23 Haziran 2022

“Dünyada değişim ekolojik meseleler yüzünden başlayacak”

İlk romanı “Işık Ülkesinden” ile 2019 yılında Yunus Nadi Roman Ödülü’nü kazanan Zeynep Göğüş, “Zeytin Kuşu” romanını ise “bir başkaldırış ve direniş kitabı” olarak tanımlıyor. “Doğayı her incitişimizde kendimize zarar veriyoruz” diyen Göğüş ile hayat hikâyesini ve çevre sorunlarını bir direniş kurgusu penceresinden romanlaştırdığı “Zeytin Kuşu”nu konuştuk.

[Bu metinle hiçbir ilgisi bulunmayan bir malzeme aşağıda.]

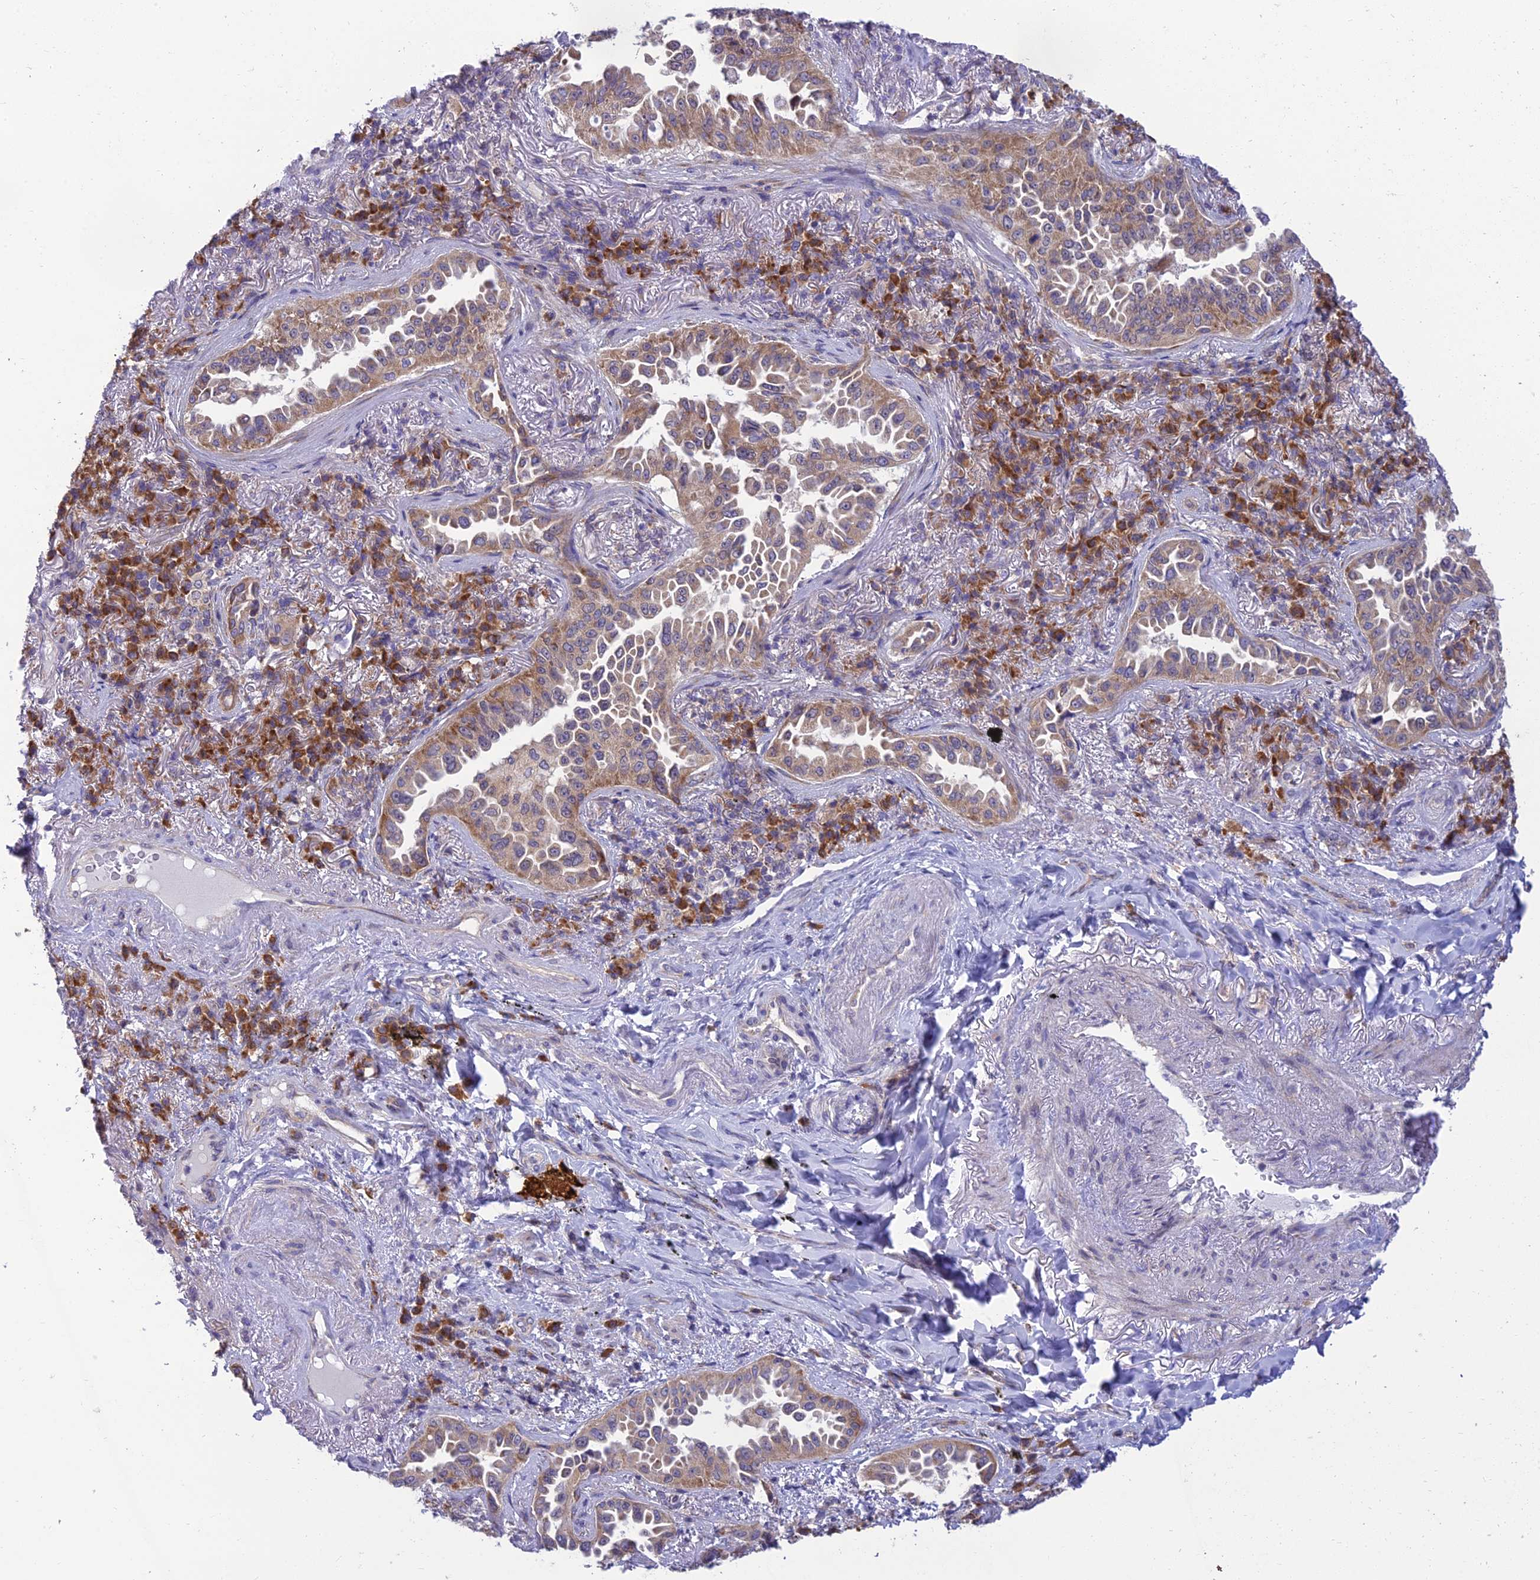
{"staining": {"intensity": "weak", "quantity": ">75%", "location": "cytoplasmic/membranous"}, "tissue": "lung cancer", "cell_type": "Tumor cells", "image_type": "cancer", "snomed": [{"axis": "morphology", "description": "Adenocarcinoma, NOS"}, {"axis": "topography", "description": "Lung"}], "caption": "Immunohistochemical staining of human lung cancer (adenocarcinoma) shows low levels of weak cytoplasmic/membranous staining in approximately >75% of tumor cells. (DAB (3,3'-diaminobenzidine) IHC, brown staining for protein, blue staining for nuclei).", "gene": "CLCN7", "patient": {"sex": "female", "age": 69}}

O bir gazeteciydi. Bir anda (söylediğine göre pek de bir anda değil aslında) gazeteciliği bıraktı. Ama yazma tutkusu onu edebiyata yönlendirdi. Kendi deyimiyle “obez” bir okurdu, iyi de bir yazardı. Ama yazabilmenin kibrine kapılmayıp yaratıcı yazarlık dersleri aldı. Böylelikle annesinin ailesinin hikâyesinden yola çıkarak kurguladığı “Işık Ülkesinden” çıktı ortaya. Yayınevinin kendisinden habersiz yarışmaya gönderdiği kitap, 2019 yılında Yunus Nadi Roman Ödülü’nü kazandı. Ardından “Zeytin Kuşu” kitabı geldi. Gazetecilik yaptığı dönemde de çevre üzerine yazdığı yazılarla dikkat çeken yazar, kitabında da yine ekoloji vurgusu yapıyor. Gazeteci yazar Zeynep Göğüş ile kendi öyküsünü ve “Zeytin Kuşu”nu konuştuk.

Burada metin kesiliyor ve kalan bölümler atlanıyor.